How to distract from the main issues

Slí Eile15/08/2009

Slí Eile: The right have uncovered evidence that, with the average rate of price deflation accelerating, the 'real' value of social welfare rates to the unemployed, sick, children, pensioners etc has increased by some few percentage points since the 'pre-October 2008' position (post by Colm McCarthy on irisheconomy Friday 14 August). And they're going to town on this. A number of observations are in order:

1 The real value of SW rates, as measured by changes in the CPI and HICP, has increased (as have some other forms of income, by the way as CSO earnings data series confirm). So what?

2 Cutting nominal SW rates is clearly on the agenda of those determined to shift the burden of fiscal adjustment wide and far. Lets say the Snip Report was a spray-gun approach. The actual impact socially, fiscally and economically has not be tested or seriously debated (see points raised by Michael Taft on Notes on the Front). In other words, the deflationary impact of these cuts is an issue that is not being dealt with by those arguing for cuts.

3 In a very good article in yesterday's Irish Times (Minimum wage debate is a fatal distraction), Ray Kinsella points out that:

So, at the level of the individual, the family, and the firm, the issue of the minimum wage matters. But at the macro level – ie turning the economy around – it is distracting attention from what really needs to be done.
I very much agree. Ray Kinsella could have also said 'social welfare rates' for 'minimum wage'.

4 The fundamental issue in the ensuing debate about SW rates is one of justice. Significant gains were made in recent years, not least thanks to the campaigning by some of the social partners. The appalling economic mess we find ourselves in was not caused by those who now find themselves without employment and very often without hope. But, as Kinsella observed:
...there is the devastating decline in self-esteem of those who lose their job, for reasons beyond their control. The significant increase in the number of people presenting at GPs with psycho-social stress would seem to confirm this.
5 Why should some well-paid economists in relatively secure positions of employment pursue - relentlessly - a campaign to reverse the gains made (including the unforeseen very small gain of recent months - notwithstanding the rise in overall SW numbers and cuts in welfare to young people)?

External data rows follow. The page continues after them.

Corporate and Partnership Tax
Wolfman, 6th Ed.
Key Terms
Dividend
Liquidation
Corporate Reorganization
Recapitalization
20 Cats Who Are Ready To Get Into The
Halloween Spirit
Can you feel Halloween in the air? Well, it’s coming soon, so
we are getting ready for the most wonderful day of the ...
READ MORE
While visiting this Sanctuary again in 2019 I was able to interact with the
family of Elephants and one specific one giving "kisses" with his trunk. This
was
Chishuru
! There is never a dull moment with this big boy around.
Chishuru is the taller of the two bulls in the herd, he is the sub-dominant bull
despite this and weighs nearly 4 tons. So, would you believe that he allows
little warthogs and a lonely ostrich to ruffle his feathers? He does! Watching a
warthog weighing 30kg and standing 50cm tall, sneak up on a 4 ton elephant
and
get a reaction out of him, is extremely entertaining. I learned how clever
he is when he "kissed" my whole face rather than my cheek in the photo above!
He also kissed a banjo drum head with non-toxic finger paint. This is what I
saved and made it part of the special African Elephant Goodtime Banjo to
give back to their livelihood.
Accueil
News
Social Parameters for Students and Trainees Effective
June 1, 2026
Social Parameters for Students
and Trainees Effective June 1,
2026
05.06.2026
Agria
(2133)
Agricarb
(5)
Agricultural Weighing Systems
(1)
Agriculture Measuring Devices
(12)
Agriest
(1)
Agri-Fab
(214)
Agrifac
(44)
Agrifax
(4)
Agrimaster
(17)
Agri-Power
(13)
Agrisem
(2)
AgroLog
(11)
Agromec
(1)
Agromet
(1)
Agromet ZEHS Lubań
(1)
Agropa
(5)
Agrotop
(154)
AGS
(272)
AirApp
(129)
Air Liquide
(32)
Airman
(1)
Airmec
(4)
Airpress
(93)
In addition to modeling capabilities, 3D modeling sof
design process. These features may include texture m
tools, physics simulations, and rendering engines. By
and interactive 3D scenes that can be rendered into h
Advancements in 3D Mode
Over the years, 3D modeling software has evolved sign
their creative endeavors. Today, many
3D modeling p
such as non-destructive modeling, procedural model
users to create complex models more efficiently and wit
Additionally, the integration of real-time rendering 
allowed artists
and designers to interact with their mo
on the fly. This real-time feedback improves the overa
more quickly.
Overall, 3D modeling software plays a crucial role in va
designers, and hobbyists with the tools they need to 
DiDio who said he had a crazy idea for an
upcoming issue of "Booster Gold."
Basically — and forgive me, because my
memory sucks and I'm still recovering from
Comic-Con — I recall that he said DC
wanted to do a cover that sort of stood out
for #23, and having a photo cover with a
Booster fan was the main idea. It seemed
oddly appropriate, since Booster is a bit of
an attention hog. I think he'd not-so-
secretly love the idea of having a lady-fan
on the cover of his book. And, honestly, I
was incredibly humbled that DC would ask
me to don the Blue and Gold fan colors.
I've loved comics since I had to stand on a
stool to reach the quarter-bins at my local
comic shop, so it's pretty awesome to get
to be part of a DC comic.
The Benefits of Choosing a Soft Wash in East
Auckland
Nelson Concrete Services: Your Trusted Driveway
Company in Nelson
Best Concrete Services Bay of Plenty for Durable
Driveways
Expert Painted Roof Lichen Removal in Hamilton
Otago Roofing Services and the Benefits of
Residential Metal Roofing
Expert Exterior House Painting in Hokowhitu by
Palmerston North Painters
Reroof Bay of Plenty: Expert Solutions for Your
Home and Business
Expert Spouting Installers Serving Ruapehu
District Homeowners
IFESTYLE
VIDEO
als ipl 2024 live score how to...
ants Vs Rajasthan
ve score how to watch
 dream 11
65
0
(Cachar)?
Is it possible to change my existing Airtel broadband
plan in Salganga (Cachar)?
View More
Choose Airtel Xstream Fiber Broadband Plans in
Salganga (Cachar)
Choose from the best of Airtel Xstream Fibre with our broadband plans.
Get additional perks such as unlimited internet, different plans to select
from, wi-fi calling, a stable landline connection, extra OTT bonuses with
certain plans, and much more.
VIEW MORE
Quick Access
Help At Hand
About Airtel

6 Nobody calling for SW cuts is dealing with the wider social trauma and the fundamentally unjust distribution of income and wealth at the heart of the now defunct Celtic Tiger.

7 Lets get back to a debate on how to get people into work through new employment. Lets give hope, not continuing despair and threats of Latvian punishment on those least able to afford it.

Kinsella wrote:
The only way out of the growth and competitiveness cul de sac into which the economy has been driven is a strategy for growing the economy. The Government doesn’t have one.

I couldn't agree more. But, does the 'left' have one?